Gradle Kotlin DSL (build.gradle.kts)

plugins {
    java
    id("org.springframework.boot") version "4.0.0"
    id("io.spring.dependency-management") version "1.1.7"
}

group = "com.example"
version = "0.0.1-SNAPSHOT"

java {
    toolchain {
        languageVersion = JavaLanguageVersion.of(21)
    }
}

repositories {
    mavenCentral()
}

dependencies {
    implementation("org.springframework.boot:spring-boot-starter-web")

    // Logbook 4.x - Spring Boot 4 compatible
    implementation("org.zalando:logbook-spring-boot-starter:4.0.1")

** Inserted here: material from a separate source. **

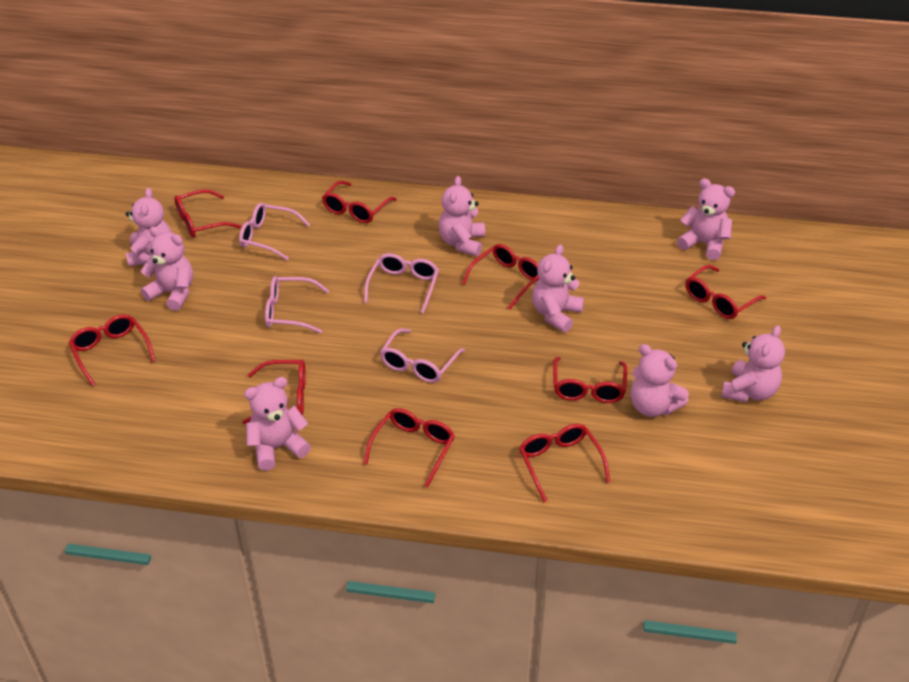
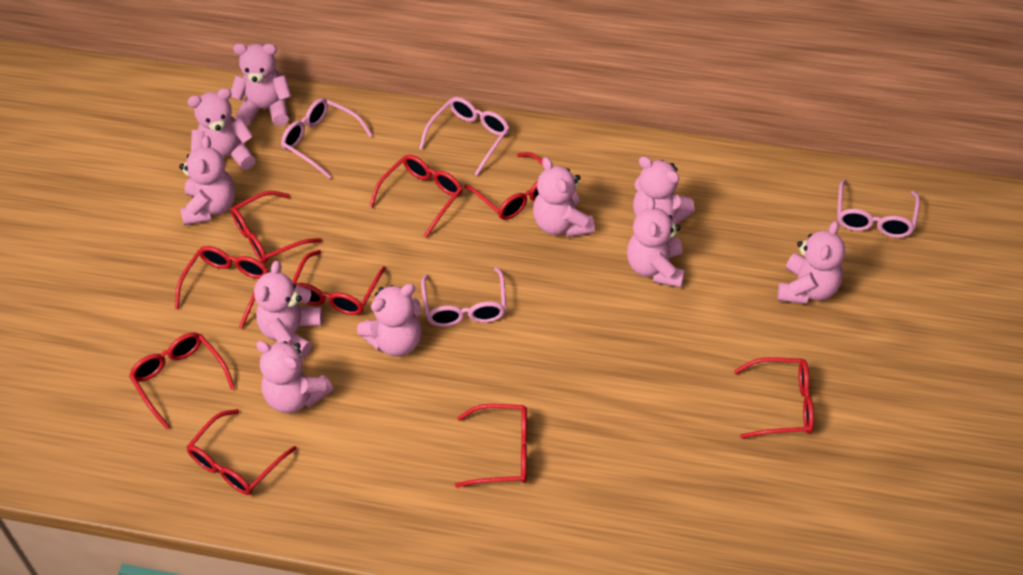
pink teddy bear: [126,188,171,267] [141,227,193,311] [244,377,311,471] [439,176,485,256] [532,244,584,333] [631,344,689,417] [677,178,735,261] [721,325,785,403] = 8 -> [179,136,236,226] [188,88,256,170] [231,43,292,126] [254,261,323,359] [256,341,334,414] [357,284,422,357] [533,157,595,238] [627,197,685,288] [633,156,695,225] [778,221,845,304] = 10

    testImplementation("org.springframework.boot:spring-boot-starter-test")
}

tasks.withType<Test> {
    useJUnitPlatform()
}

Maven (pom.xml)

<?xml version="1.0" encoding="UTF-8"?>
<project xmlns="http://maven.apache.org/POM/4.0.0"
         xmlns:xsi="http://www.w3.org/2001/XMLSchema-instance"
         xsi:schemaLocation="http://maven.apache.org/POM/4.0.0
         https://maven.apache.org/xsd/maven-4.0.0.xsd">
    <modelVersion>4.0.0</modelVersion>

    <parent>
        <groupId>org.springframework.boot</groupId>
        <artifactId>spring-boot-starter-parent</artifactId>
        <version>4.0.0</version>
        <relativePath/>
    </parent>

    <groupId>com.example</groupId>
    <artifactId>demo</artifactId>
    <version>0.0.1-SNAPSHOT</version>
    <name>demo</name>
    <description>Demo project with Logbook</description>

    <properties>
        <java.version>21</java.version>
        <logbook.version>4.0.1</logbook.version>
    </properties>

    <dependencies>
        <dependency>
            <groupId>org.springframework.boot</groupId>
            <artifactId>spring-boot-starter-web</artifactId>
        </dependency>

        <!-- Logbook 4.x - Spring Boot 4 compatible -->
        <dependency>
            <groupId>org.zalando</groupId>
            <artifactId>logbook-spring-boot-starter</artifactId>
            <version>${logbook.version}</version>
        </dependency>

        <dependency>
            <groupId>org.springframework.boot</groupId>
            <artifactId>spring-boot-starter-test</artifactId>
            <scope>test</scope>
        </dependency>
    </dependencies>

    <build>
        <plugins>
            <plugin>
                <groupId>org.springframework.boot</groupId>
                <artifactId>spring-boot-maven-plugin</artifactId>
            </plugin>
        </plugins>
    </build>
</project>

Basic Configuration

Once you’ve added the dependency, Logbook works with minimal configuration. Add this to your application.yml:

logging:
  level:
    org.zalando.logbook: TRACE

logbook:
  include:
    - /**
  format:
    style: json

Or in application.properties:

logging.level.org.zalando.logbook=TRACE
logbook.include=/**
logbook.format.style=json

Verify It Works

Start your Spring Boot 4 application and make a request. You should see Logbook logging the request and response:

{
  "origin": "remote",
  "type": "request",
  "correlation": "abc123",
  "protocol": "HTTP/1.1",
  "remote": "127.0.0.1",
  "method": "GET",
  "uri": "http://localhost:8080/api/hello",
  "headers": {
    "Accept": ["application/json"],
    "Host": ["localhost:8080"]
  }
}

Summary

If you’ve been holding off on upgrading to Spring Boot 4 because of Logbook, you can proceed now. Update your Logbook dependency to version 4.0.1 or later and you’re set.